WORK TASK: Write out exactly, with no other output, the lines below from the one that contains "text_box [23, 26, 127, 139]" through the end.

PROVIDED INFORMATION:
##########

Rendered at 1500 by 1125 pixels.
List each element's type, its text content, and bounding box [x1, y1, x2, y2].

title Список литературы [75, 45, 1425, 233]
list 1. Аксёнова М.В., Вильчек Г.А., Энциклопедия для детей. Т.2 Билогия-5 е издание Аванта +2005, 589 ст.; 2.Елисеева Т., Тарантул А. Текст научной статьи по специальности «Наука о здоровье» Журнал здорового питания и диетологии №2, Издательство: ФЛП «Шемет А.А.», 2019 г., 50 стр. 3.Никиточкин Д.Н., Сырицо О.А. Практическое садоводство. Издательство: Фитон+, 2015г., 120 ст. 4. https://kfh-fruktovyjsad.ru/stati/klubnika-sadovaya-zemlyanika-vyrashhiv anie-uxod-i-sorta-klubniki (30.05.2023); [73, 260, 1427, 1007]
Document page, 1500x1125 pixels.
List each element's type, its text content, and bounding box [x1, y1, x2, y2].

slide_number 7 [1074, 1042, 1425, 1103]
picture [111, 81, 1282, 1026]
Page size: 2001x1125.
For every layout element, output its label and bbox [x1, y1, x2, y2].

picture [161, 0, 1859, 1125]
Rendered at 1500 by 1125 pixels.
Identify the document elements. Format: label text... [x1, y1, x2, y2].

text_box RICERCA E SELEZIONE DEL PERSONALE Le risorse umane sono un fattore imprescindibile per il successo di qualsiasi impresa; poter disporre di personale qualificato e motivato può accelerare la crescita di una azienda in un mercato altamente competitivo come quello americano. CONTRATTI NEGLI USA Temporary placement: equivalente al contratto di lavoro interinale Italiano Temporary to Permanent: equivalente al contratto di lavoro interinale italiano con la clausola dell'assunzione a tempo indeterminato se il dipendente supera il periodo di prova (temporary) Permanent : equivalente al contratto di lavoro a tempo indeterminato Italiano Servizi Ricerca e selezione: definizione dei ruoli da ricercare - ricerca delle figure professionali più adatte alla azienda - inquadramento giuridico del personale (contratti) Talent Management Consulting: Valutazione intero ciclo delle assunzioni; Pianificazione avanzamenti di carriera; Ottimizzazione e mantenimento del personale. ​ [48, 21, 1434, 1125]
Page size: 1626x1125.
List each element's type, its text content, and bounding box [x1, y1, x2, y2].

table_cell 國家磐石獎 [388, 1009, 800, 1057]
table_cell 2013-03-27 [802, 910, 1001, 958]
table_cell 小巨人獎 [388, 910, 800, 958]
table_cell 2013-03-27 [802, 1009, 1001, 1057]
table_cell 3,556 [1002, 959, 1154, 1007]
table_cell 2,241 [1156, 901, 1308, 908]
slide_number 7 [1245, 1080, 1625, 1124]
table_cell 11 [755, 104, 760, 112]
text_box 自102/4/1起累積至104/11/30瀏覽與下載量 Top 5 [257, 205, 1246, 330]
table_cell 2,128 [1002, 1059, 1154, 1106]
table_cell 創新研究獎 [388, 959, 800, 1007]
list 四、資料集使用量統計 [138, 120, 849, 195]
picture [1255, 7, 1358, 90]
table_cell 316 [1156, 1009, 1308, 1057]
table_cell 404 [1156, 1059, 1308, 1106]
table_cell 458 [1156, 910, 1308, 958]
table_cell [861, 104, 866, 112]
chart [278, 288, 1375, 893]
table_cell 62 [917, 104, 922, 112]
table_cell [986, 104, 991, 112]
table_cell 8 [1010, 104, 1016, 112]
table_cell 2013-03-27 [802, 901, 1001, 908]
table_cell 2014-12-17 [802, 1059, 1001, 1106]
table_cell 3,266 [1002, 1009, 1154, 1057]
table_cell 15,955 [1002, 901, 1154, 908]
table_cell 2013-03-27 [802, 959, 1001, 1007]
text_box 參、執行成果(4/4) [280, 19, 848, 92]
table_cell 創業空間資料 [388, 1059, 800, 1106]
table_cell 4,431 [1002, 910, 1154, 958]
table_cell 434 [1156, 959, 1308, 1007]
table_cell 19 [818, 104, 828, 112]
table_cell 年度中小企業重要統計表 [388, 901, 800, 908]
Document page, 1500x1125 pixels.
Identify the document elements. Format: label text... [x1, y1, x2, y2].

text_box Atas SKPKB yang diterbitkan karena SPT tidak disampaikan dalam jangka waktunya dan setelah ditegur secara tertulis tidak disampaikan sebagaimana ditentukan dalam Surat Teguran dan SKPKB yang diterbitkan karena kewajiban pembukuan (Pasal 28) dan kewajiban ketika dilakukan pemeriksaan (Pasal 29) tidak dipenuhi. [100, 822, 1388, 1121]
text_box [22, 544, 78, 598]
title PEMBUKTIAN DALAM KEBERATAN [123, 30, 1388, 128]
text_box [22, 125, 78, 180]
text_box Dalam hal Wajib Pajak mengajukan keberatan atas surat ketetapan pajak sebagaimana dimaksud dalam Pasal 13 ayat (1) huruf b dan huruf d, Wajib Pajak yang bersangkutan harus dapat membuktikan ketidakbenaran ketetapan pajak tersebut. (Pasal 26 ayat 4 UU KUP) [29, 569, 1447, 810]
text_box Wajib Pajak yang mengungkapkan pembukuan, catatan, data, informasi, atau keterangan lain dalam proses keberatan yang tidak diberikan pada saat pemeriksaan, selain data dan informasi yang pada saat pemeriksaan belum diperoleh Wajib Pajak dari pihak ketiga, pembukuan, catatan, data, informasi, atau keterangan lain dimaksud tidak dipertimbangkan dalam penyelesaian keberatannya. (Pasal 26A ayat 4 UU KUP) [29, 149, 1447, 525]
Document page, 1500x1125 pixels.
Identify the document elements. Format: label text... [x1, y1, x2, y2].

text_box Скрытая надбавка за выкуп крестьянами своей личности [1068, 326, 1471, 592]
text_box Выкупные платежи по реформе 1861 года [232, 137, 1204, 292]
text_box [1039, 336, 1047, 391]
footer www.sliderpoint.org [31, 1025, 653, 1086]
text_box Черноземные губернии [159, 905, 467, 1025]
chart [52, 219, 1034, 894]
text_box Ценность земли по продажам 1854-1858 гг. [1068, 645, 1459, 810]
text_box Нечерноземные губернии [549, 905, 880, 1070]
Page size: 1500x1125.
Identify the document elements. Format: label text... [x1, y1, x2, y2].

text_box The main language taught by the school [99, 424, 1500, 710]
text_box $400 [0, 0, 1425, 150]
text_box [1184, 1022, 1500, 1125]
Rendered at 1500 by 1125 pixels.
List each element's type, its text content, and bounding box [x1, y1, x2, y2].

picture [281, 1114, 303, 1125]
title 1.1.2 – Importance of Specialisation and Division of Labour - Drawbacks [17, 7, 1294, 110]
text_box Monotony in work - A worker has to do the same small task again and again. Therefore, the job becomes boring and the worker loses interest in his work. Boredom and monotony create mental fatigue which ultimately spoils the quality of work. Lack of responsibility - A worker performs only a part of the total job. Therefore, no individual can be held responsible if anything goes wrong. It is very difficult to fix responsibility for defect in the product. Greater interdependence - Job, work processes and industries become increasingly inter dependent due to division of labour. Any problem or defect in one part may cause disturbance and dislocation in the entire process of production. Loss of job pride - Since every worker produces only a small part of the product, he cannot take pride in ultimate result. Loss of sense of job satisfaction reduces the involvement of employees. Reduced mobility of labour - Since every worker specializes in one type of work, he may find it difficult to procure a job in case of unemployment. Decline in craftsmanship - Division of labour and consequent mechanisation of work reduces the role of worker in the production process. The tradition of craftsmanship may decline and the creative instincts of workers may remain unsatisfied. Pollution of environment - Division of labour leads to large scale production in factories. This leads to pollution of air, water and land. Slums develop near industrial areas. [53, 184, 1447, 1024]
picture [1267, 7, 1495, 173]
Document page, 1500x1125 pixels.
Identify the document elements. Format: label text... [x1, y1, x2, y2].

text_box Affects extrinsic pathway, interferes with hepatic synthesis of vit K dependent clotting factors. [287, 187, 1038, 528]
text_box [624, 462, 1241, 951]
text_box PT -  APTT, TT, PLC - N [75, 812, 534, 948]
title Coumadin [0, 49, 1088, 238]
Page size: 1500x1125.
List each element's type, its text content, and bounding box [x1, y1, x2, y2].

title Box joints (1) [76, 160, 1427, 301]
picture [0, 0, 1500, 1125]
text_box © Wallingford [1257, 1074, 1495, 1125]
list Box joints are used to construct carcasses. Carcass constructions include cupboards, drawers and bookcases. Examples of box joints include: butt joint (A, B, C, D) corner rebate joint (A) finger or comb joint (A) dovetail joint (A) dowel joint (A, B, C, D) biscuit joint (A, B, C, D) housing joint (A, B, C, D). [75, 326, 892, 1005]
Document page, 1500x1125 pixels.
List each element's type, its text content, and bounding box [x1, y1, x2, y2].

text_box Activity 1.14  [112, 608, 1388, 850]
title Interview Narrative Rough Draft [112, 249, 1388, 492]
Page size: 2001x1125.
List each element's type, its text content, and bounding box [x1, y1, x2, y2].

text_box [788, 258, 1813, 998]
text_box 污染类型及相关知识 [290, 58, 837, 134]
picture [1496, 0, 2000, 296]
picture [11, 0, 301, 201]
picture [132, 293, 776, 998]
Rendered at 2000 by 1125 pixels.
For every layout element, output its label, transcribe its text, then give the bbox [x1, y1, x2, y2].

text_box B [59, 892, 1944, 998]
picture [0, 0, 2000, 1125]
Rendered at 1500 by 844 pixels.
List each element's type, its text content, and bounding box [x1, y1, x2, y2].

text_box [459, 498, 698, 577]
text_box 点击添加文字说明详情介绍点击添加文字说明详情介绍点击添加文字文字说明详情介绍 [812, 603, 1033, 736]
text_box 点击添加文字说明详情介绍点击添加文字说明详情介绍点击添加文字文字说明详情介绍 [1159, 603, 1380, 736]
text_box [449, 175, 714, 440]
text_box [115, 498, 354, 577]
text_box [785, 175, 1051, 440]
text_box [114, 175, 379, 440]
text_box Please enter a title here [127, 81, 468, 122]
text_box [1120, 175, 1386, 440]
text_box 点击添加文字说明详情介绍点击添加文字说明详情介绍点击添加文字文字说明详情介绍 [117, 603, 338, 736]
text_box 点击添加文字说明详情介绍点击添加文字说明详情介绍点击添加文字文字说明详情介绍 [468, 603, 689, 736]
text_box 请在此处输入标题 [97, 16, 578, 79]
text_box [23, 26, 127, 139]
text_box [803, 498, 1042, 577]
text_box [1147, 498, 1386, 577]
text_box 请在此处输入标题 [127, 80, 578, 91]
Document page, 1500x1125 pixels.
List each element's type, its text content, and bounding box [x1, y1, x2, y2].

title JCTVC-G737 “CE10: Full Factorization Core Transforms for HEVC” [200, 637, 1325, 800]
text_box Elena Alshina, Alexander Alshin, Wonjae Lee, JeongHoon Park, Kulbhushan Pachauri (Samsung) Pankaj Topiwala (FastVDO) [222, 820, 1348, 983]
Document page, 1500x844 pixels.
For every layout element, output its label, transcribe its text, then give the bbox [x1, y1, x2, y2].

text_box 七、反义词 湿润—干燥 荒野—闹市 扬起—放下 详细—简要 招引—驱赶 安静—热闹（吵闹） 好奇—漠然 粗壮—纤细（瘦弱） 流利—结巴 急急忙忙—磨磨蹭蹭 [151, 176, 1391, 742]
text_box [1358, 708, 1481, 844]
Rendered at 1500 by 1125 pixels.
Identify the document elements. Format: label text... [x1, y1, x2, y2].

##########

RESULT OF THIS EXERCISE:
text_box [23, 26, 127, 139]
text_box [803, 498, 1042, 577]
text_box [1147, 498, 1386, 577]
text_box 请在此处输入标题 [127, 80, 578, 91]
Document page, 1500x1125 pixels.
List each element's type, its text content, and bounding box [x1, y1, x2, y2].

title JCTVC-G737 “CE10: Full Factorization Core Transforms for HEVC” [200, 637, 1325, 800]
text_box Elena Alshina, Alexander Alshin, Wonjae Lee, JeongHoon Park, Kulbhushan Pachauri (Samsung) Pankaj Topiwala (FastVDO) [222, 820, 1348, 983]
Document page, 1500x844 pixels.
For every layout element, output its label, transcribe its text, then give the bbox [x1, y1, x2, y2].

text_box 七、反义词 湿润—干燥 荒野—闹市 扬起—放下 详细—简要 招引—驱赶 安静—热闹（吵闹） 好奇—漠然 粗壮—纤细（瘦弱） 流利—结巴 急急忙忙—磨磨蹭蹭 [151, 176, 1391, 742]
text_box [1358, 708, 1481, 844]
Rendered at 1500 by 1125 pixels.
Identify the document elements. Format: label text... [x1, y1, x2, y2].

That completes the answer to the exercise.